Saturday 29 April 2017

Studio Brief 3: My Developments - Social Media - Instagram

After we had chosen the final logotype, we were then confident in designing the rest of the content required for the exhibition. We had assigned and delegated between ourselves the different roles, below are my developed designs for the social media. I started with a focus on instagram, and how our identity and design concepts could be applied and presented through the instagram layout.




















Each separate design as seen above is part of 9 posts to Instagram, as a method of counting down to the exhibition start. This method is to build public interest and excitement. Each of the halftoned images correspond with a number of days to go, and would be placed together within the slideshow feature of Instagram. The first slide would contain imagery of a greyscale halftoned version of just a section of a print that would be in the exhibition, this is done to not give too much away and to create a sense of curiosity and intrigue for the audience. Each first slide would also contain a section of the 'Halftone' logo, which would build up each day as the exhibition gets closer, and become complete when there is only one day to go. The second slide would contain the number of how many days are left, placed inside a dot/circle with the print from the first slide used as the background. This was done so that there is a sense of cohesiveness between the first and second slide of the slideshow. The use of a circle to place the numbers in also corresponds with our identity and the use of dots throughout the project.

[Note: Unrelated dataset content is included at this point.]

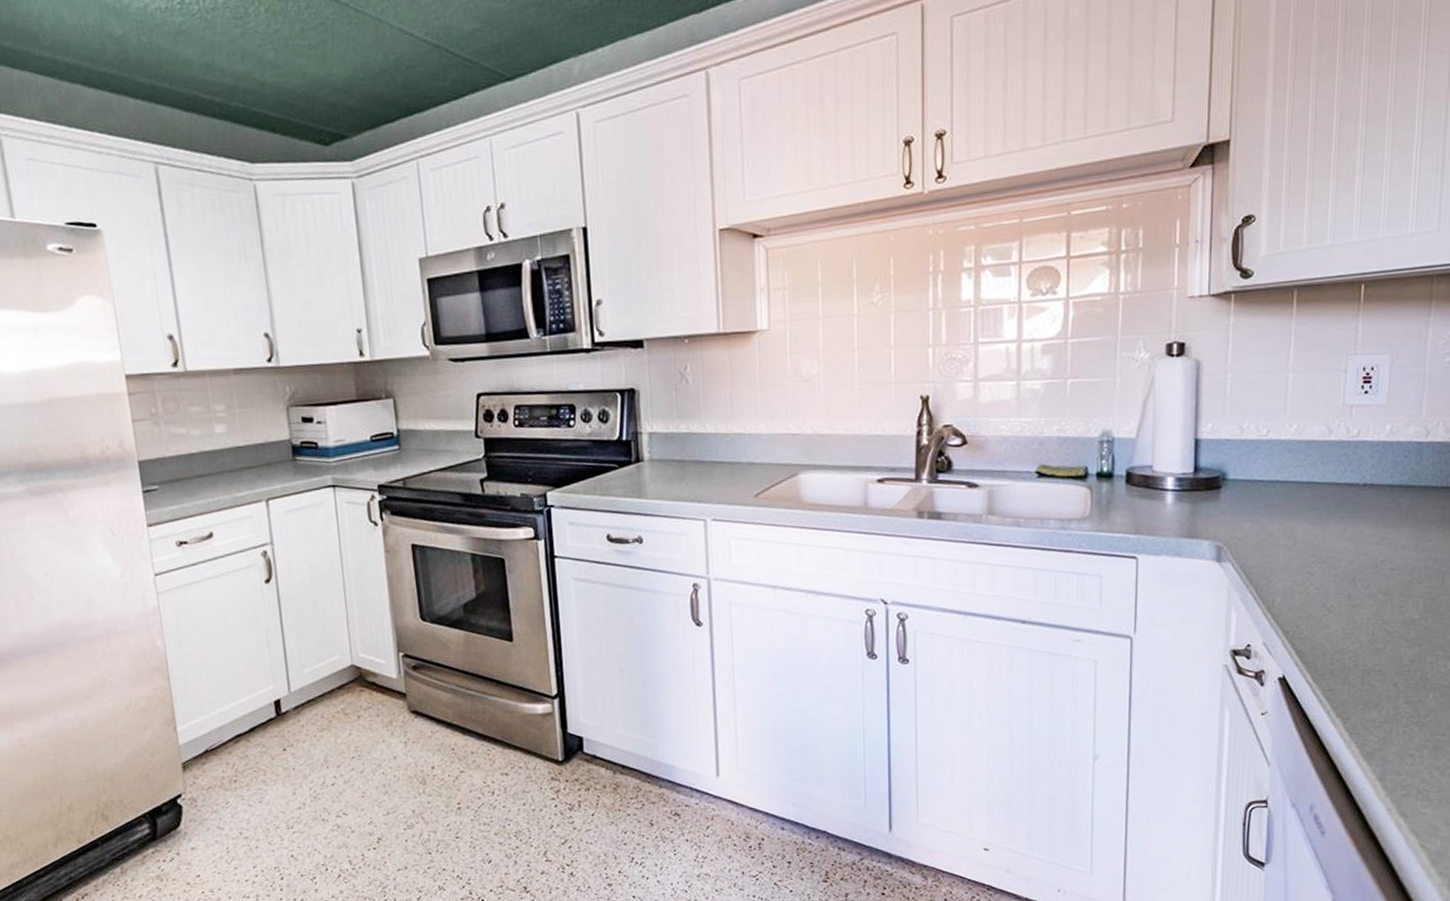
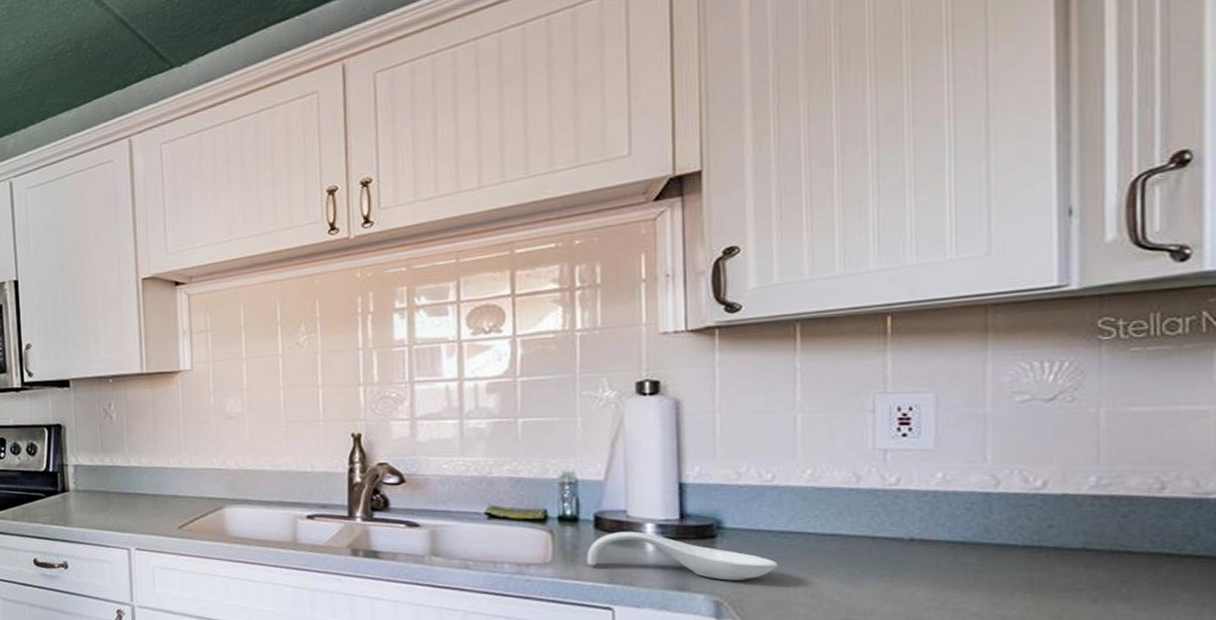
spoon rest: none [1118,485,1267,527] -> present [586,531,779,581]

Another element that would be used on Instagram is a public interaction post. The idea was to ask the public to send photos of where their important or significant place that they would like to celebrate is, we would then take that image and apply our signature 'halftone' effect to it, and post it onto Instagram and other social media. We would tag the person who submitted the photo and name the place they had chosen, this would make the public feel as if the exhibition is more personal to them and would potentially encourage them more to attend. Also, as the people share and re-post their submitted halftoned image it would create social traction for our exhibition branding and would therefore reach a greater audience. For this reason, our exhibition logo would also be added to each halftoned submission, to act as a form of a watermark of who manipulated the imaged and where the artwork came from. These posts would not be greyscale, however, so that social media wouldn't be so monotone, as well as allow the public and the people who submitted the photo to be able to recognise the place easier, as just the half toning process alone makes the imagery far more vague.